Regardless of launching the high-end Roomba Max 705 in April to attempt to regain market share, gross sales continued to battle, and losses worsened, partly on account of a further $23 million in prices ensuing from the newly instituted tariffs. Within the third quarter, iRobot reported gross sales of $146 million and a internet lack of $21.5 million.
The corporate’s money and equivalents had sunk to $24.8 million.
Unable to safe a greater deal and with money dwindling, iRobot filed a pre-packaged Chapter 11 chapter on December 14.
As a part of that submitting, it additionally disclosed that its enterprise will stay a going concern beneath new possession, with provider Picea taking on the corporate in change for forgiving thousands and thousands in owed funds.
In line with iRobot’s chapter filings, it owed Picea $161.5 million for manufacturing robots, with $90 million of the quantity overdue. In November, Picea acquired a $200 million mortgage made by Carlyle Group to iRobot throughout the Amazon debacle, with $190 million remaining excellent.
Picea has agreed to cancel $74 million in manufacturing debt as a part of iRobot’s restructuring, in addition to the $190 million owed beneath the previous Carlyle mortgage. General, they secured 100% of iRobot in change for forgiving $264 million in debt.
The strikes allow Picea to achieve management over iRobot; nevertheless, it does so on the expense of personal traders. Inventory speculators bid iRobot’s shares up from $1.40 in late November to as excessive as $5.68 on November 12, earlier than the chapter announcement was made. Because of this, the sale to Picea erased $137 million in iRobot’s market cap.
The pre-packaged deal ensures that buyers will expertise no disruption in service or product availability, and the app ought to proceed to perform with out interruption.
All distributors and workers are anticipated to be paid as they’d usually.

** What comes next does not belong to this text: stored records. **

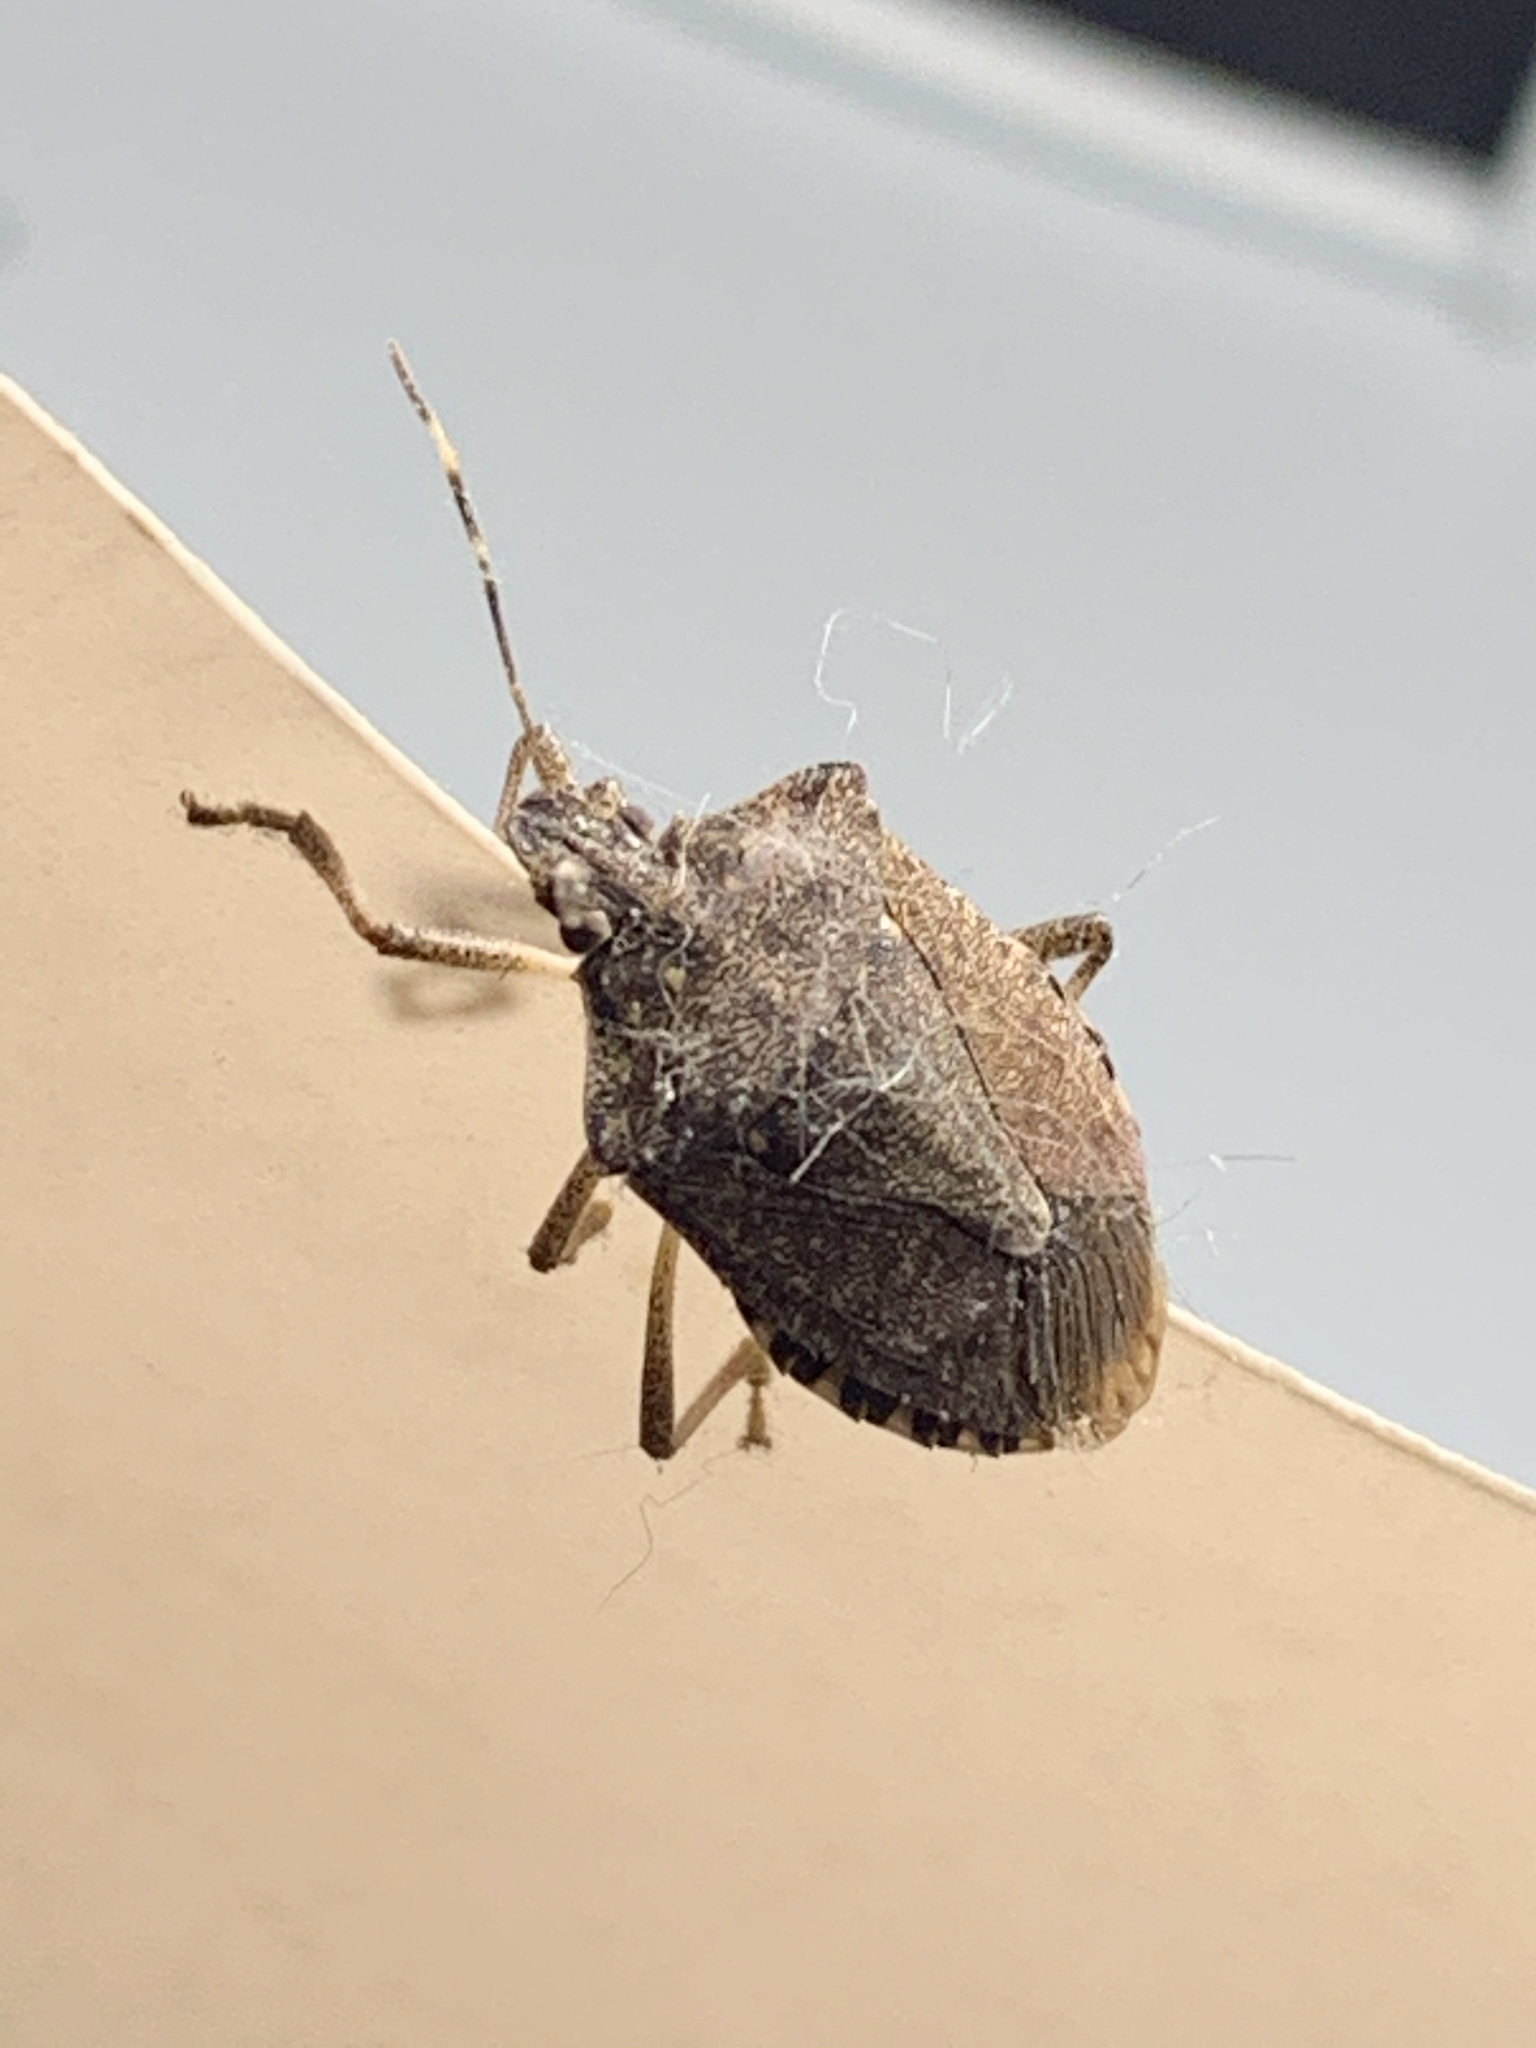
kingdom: Animalia
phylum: Arthropoda
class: Insecta
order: Hemiptera
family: Pentatomidae
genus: Halyomorpha
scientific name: Halyomorpha halys
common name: Brown marmorated stink bug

The chapter court docket accepted a movement to pay employees $2,969,516 in anticipated wages and advantages by means of the transition.
The court docket order does, nevertheless, give Picea the flexibility to make employee modifications.

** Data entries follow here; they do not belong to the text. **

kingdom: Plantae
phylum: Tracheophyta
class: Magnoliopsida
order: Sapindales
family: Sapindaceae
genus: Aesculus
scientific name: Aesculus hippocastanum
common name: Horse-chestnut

“Debtors are authorized to modify, change, and discontinue any of their Compensation and Benefits Programs and to implement new programs, policies, and benefits in the ordinary course during these chapter 11 cases in the Debtors’ sole discretion and without the need for further Court approval, subject to applicable law,” reads the chapter court docket order.
iRobot is anticipated to reemerge as a privately-owned firm in February 2026.
iRobot chapter info to know:
- iRobot has declared chapter by way of a pre-packaged Chapter 11 chapter filed in Delaware.
- iRobot will transition to a non-public firm owned by Picea.
- Shareholders of IRBT inventory are anticipated to get no compensation.
- iRobot will proceed to stay in enterprise.
- Merchandise will likely be out there, and the app will proceed to perform.
- iRobot has secured a court docket order to pay employee wages and advantages.
- The corporate has not but disclosed if there will likely be layoffs.
Concerning the creator

Todd Campbell is the Co-Editor-in-Chief of TheStreet. Todd formally joined Wall Road in 1997 as a gross sales assistant at an unbiased analysis agency. He later progressed to associate and vp, offering actionable inventory market analysis to hedge and mutual funds and serving as a Collection 7 licensed stockbroker for high-net-worth shoppers earlier than beginning his personal institutional sell-side analysis agency in 2003. Todd, an funding generalist, writes on the key indexes, the financial system, and shares, and has handed the Collection 65 examination for funding adviser representatives.